▶ **Stated task**
Write the next part of the passage below on the spin of longitudinal and elastic waves, starting right after its last sentence.

▶ **Reading passage**
++++++++++++++++++++

Almost 150 years ago, Helmholtz’s theorem unveiled the fundamental geometry that any vector field can be decomposed into two parts $\mathit{u}={\mathit{u}}_L+{\mathit{u}}_T$ (1), a curl-free component and a divergence-free component, namely, a longitudinal wave and a transverse wave, respectively. Since then, several studies have shown that the transverse propagating waves, i.e., optical waves, carry their characteristic spin determined by the wave vector and polarization profile (2, 3). Due to the essential geometrical properties (4–6), nontrivial Berry phase and quantum spin Hall effect (QSHE) can be induced and possessed for transverse waves, even in a vacuum (7–13). Many experiments also have shown that the spin of transverse waves can supply a robust and powerful approach to control the wave flow (14–17). Nevertheless, despite distinct geometrical properties, no studies have yet been made to discuss the corresponding physical characteristics of longitudinal waves, especially their spin properties.

The elastic wave describes the basic dynamic principle of how solid objects deform and become internally stressed in a periodic form (18), which can reflect the properties from classical solid motion to lattice oscillation in a quantum field. Distinct from the transverse optical wave and longitudinal acoustic wave, the elastic wave can support both the longitudinal and transverse components simultaneously (18). Thus, the elastic wave serves as the ideal platform for exploring geometrical and spin properties of longitudinal waves, as well as the interaction between longitudinal and transverse ones. In this work, we find that the longitudinal component possesses its own unique spin density that plays an important role in geometrical and spin-related properties of elastic waves. The mixed longitudinal–transverse waves will carry an extra spin due to their hybridization, which will be responsible for abnormal phenomena beyond pure transverse waves. By analyzing the spin properties of elastic waves in detail, we identify that the total spin angular momentum density can be dissected into three contributions, as (see Materials and Methods)

++++++++++++++++++++

▶ **Recorded data**
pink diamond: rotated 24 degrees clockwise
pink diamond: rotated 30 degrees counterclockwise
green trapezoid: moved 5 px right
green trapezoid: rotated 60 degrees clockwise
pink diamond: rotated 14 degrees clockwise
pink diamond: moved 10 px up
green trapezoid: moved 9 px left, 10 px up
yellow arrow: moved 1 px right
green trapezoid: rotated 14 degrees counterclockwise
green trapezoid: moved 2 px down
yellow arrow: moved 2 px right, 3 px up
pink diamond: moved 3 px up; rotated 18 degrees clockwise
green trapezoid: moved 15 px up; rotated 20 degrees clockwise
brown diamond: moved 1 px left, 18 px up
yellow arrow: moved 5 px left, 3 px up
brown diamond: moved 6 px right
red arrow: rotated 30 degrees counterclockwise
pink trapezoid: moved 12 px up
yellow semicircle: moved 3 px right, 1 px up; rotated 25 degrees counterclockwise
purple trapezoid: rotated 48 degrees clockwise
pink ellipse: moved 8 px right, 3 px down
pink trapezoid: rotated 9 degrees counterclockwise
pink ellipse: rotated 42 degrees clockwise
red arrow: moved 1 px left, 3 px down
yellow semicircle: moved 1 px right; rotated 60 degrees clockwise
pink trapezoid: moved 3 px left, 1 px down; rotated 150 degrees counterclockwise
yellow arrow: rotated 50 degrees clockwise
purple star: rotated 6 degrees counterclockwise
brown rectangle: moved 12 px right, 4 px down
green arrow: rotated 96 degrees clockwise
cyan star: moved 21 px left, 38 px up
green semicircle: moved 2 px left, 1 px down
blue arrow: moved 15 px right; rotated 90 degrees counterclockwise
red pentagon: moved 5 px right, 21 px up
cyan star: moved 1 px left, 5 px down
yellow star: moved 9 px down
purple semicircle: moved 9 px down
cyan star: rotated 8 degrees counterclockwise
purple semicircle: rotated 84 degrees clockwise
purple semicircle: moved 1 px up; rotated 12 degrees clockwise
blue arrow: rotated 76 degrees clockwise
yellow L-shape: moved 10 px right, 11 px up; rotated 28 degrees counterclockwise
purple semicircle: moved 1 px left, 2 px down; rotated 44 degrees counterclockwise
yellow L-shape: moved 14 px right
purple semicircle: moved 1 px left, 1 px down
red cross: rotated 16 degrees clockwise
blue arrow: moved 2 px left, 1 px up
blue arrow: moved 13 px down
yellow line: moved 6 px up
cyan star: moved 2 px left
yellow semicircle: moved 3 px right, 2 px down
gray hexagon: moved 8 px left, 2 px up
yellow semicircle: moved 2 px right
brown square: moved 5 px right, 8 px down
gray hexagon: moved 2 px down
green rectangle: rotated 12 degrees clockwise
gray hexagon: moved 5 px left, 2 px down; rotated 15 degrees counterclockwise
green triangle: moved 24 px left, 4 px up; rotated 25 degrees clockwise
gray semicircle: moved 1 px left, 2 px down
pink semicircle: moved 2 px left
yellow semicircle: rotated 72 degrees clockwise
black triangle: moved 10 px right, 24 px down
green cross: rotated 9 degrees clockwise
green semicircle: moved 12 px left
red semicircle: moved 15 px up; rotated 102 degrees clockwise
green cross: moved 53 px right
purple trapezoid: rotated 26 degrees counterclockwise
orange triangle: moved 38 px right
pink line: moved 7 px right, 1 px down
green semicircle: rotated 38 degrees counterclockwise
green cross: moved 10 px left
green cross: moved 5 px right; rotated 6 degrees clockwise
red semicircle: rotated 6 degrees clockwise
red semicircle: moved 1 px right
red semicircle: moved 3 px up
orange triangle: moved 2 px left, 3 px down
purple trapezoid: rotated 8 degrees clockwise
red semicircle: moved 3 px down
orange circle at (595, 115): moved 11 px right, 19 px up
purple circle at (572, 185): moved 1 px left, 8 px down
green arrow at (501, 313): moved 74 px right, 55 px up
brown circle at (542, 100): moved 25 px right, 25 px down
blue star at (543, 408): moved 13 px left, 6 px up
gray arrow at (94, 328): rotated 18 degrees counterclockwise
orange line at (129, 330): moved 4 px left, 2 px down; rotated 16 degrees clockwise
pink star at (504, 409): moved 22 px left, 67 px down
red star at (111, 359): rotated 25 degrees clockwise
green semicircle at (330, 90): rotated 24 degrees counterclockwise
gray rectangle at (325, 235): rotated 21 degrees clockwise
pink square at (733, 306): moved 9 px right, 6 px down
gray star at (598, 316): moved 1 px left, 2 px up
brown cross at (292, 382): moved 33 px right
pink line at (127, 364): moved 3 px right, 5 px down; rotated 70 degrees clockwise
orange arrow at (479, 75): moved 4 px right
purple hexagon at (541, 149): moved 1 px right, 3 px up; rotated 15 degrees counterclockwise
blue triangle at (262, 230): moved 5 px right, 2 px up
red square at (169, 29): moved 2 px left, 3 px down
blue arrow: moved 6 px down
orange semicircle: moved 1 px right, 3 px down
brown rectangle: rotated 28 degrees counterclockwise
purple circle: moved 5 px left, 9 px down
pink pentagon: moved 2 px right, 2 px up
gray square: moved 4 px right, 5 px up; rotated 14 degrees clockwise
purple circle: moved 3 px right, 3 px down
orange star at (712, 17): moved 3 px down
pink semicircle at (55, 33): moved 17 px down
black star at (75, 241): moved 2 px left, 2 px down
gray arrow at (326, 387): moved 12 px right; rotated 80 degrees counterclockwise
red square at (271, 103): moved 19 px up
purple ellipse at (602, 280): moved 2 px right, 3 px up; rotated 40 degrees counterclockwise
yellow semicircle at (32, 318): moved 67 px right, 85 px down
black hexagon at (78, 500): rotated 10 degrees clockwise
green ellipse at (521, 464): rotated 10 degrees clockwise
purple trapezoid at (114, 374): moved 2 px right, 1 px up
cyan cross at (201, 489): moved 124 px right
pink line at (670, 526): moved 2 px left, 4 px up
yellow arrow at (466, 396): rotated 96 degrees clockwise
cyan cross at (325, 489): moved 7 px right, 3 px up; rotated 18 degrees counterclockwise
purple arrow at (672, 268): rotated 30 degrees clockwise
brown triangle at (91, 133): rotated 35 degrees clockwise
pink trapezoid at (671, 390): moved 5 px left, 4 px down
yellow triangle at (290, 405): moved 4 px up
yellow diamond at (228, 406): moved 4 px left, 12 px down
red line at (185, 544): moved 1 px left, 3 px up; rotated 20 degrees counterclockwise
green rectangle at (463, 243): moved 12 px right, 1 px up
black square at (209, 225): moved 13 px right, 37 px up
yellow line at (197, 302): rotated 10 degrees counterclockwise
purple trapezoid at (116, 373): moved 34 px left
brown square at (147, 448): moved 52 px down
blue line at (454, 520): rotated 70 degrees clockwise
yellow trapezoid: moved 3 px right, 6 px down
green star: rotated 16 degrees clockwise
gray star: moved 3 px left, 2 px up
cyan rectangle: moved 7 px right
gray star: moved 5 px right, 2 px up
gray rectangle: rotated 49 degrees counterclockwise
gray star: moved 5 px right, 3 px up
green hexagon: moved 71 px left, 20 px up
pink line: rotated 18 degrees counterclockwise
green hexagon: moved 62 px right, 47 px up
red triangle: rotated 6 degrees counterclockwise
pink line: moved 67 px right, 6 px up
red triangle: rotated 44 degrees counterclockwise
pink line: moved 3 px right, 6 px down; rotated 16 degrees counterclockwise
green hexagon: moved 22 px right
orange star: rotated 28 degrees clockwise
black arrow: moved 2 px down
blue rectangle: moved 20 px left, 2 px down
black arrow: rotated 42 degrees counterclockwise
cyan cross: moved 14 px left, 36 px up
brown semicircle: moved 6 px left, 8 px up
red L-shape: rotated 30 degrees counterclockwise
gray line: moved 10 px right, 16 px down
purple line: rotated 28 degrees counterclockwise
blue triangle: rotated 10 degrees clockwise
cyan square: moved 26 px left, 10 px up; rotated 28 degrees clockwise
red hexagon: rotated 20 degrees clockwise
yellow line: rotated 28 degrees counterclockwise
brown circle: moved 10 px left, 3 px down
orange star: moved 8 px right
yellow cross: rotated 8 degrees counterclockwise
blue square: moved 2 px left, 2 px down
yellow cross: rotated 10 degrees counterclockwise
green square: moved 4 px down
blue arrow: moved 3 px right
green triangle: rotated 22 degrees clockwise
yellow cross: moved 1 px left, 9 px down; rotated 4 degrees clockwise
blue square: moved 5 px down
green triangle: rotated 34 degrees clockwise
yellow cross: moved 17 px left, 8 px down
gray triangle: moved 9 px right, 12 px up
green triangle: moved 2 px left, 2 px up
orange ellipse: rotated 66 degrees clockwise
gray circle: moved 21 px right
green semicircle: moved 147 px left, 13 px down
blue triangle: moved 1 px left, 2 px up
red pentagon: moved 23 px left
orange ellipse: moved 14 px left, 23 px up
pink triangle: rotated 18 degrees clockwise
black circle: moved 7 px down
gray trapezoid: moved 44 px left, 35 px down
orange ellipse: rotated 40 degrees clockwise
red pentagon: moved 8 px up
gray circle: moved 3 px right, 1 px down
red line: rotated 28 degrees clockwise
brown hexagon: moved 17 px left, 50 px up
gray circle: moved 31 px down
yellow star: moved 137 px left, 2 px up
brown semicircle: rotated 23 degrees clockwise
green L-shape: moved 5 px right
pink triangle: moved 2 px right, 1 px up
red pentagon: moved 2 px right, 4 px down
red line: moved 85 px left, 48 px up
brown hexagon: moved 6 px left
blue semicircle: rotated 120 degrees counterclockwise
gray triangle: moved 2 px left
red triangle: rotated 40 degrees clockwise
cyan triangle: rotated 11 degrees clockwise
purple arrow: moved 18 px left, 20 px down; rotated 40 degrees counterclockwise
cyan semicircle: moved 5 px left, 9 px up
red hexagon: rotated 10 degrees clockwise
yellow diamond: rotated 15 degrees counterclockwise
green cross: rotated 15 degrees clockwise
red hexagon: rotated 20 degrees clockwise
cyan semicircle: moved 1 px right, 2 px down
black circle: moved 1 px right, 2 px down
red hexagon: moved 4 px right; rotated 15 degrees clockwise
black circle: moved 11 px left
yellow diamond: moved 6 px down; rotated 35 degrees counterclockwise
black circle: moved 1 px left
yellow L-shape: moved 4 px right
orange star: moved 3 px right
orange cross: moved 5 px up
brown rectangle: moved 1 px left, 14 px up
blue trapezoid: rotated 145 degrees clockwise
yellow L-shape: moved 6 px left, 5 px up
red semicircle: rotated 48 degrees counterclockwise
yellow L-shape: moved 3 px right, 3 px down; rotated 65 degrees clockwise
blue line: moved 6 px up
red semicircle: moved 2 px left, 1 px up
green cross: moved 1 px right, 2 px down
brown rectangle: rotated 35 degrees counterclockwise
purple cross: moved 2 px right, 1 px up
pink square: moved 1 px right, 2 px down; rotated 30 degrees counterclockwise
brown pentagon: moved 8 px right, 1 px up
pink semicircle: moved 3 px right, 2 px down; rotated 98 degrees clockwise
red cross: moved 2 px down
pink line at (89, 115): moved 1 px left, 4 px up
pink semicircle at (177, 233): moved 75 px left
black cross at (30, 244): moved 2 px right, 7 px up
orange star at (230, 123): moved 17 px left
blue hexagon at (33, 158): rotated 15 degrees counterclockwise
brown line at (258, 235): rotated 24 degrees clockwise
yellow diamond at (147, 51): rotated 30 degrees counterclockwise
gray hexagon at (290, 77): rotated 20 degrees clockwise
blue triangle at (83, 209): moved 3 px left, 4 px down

++++++++++++++++++++

▶ **Written answer**
$$\mathit{s}={\mathit{s}}_L+{\mathit{s}}_T+{\mathit{s}}_h$$ [1]

where ${\mathit{s}}_L=⟨{\mathit{u}}_L\left|\widehat{\mathit{S}}\right|{\mathit{u}}_L⟩$ is the spin contribution from longitudinal wave ${\mathit{u}}_L$, ${\mathit{s}}_T=⟨{\mathit{u}}_T\left|\widehat{\mathit{S}}\right|{\mathit{u}}_T⟩$ is from transverse wave ${\mathit{u}}_T$, and, specially, ${\mathit{s}}_h=⟨{\mathit{u}}_L\left|\widehat{\mathit{S}}\right|{\mathit{u}}_T⟩+⟨{\mathit{u}}_T\left|\widehat{\mathit{S}}\right|{\mathit{u}}_L⟩$ is the hybrid spin density due to nontrivial spin projections among these two states, where $\widehat{\mathit{S}}$ is the quantum spin operator for elastic waves. Spin is one of the most important physical properties in quantum mechanics and is a cornerstone for topological states, which can reveal the complex interactions among multiple physical mechanisms. It is worth emphasizing that the spin we discuss here is intrinsic in the sense that it is the real physical spin angular momentum of elastic waves, rather than the artificially constructed pseudospin degree of freedom in literature (19, 20). Except for the well-known spin ${\mathit{s}}_T$ (2, 3, 21), ${\mathit{s}}_L$ and ${\mathit{s}}_h$ are hidden and unobservable in a pure transverse wave. We will fill this gap and advance the understanding about the geometrical and spin properties of elastic waves in isotropic media.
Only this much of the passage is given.